Могли бы вы отнести таких художников, как Влада Ралко, Арсен Савадов, Иван Семесюк, Макс Витык, Гриця Эрдэ и Винни Реунов к авторам портретов грусти?
Да, несомненно, все эти художники являются носителями очевидного элемента деструктивизма и несомненно их творчество демонстрирует упадок человека и мира.
Если дела на уровне постмодерна развёртываются настолько плохо, то как мы можем подняться на уровень метамодерна?
На самом деле, postmodern – это не просто смысл «плохо». Это конец всего. Но этот конец открывается человеку метамодерна, который умеет сочувствовать и который может стремиться к свету даже тогда, когда не знает, где искать его источник. Это человек с заслепленными от песка глазами, который стремится к миражу, по обозначению философов Тимотеуса Вермюлена и Робина ванден Аккера. У этого человека связаны руки, он по-прежнему пребывает в ризоме и не имеет точки опоры: он продолжает колебаться между многочисленным количеством полюсов и продолжает ощущать нестабильность. Но он имеет живое горячее сердце и сила его желания чрезвычайно велика. Это желание начинает топить лёд, человек оживает и в холодном искусстве иронии появляется новая искренность – наивность, чистота… Но все эти оптимистические проблески вновь рискуют быть подавленными насмешкой. Человек метамодерна действительно становится защищённым только тогда, когда он обретает уверенность в состоянии after-metamodernism в границах, в которых не существует зла и в которых открываются оттенки добра.

#### [ЗАДАНИЕ]
Переведите на английский язык следующее предложение из текста о метамодерне: «Если дела на уровне постмодерна развёртываются настолько плохо, то как мы можем подняться на уровень метамодерна?» Перечень далее взят из другого источника.

#### [ДАННЫЕ]
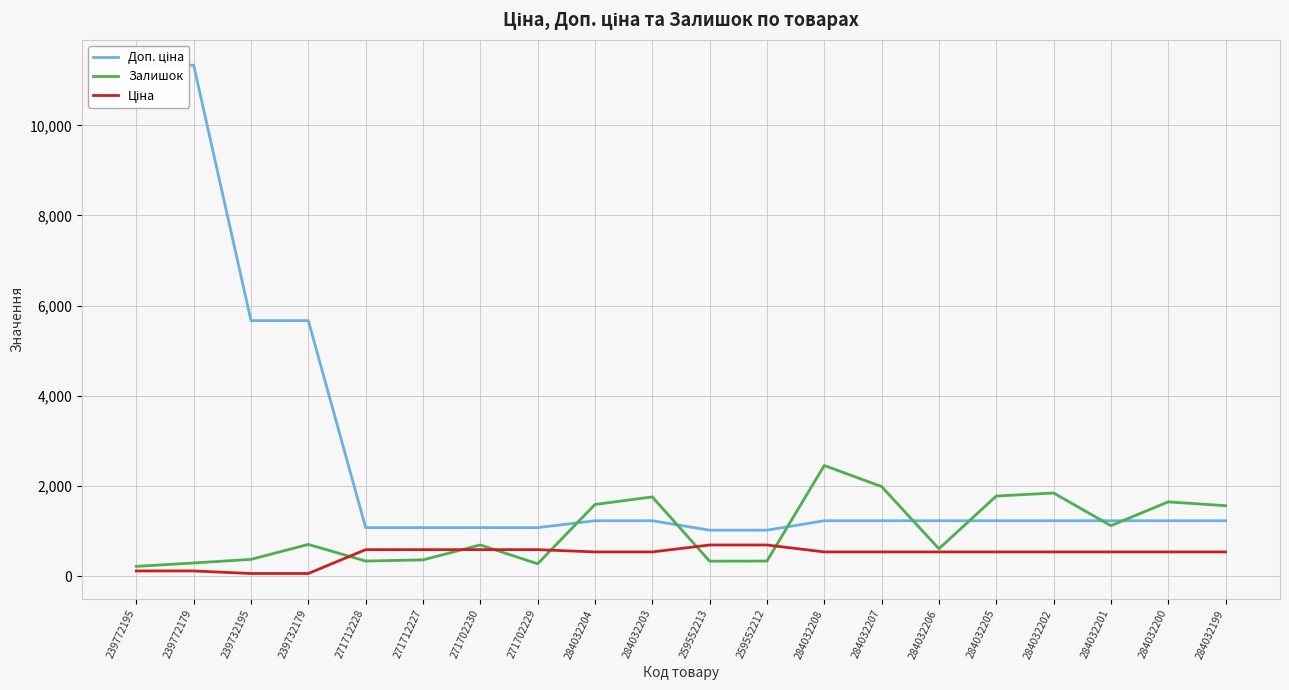

The value of Залишок at 284032203 is 1756.0. True or false?

True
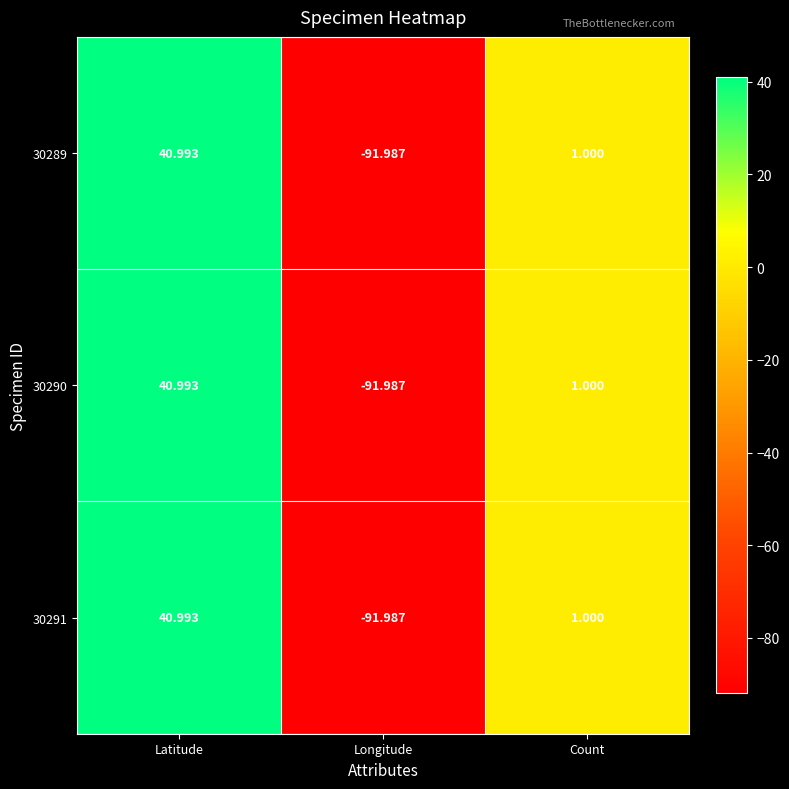

Is the value of 30291 at Count greater than the value of 30289 at Longitude?

Yes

#### [ОТВЕТ]
If things at the level of postmodernism are unfolding so badly, then how can we rise to the level of metamodernism?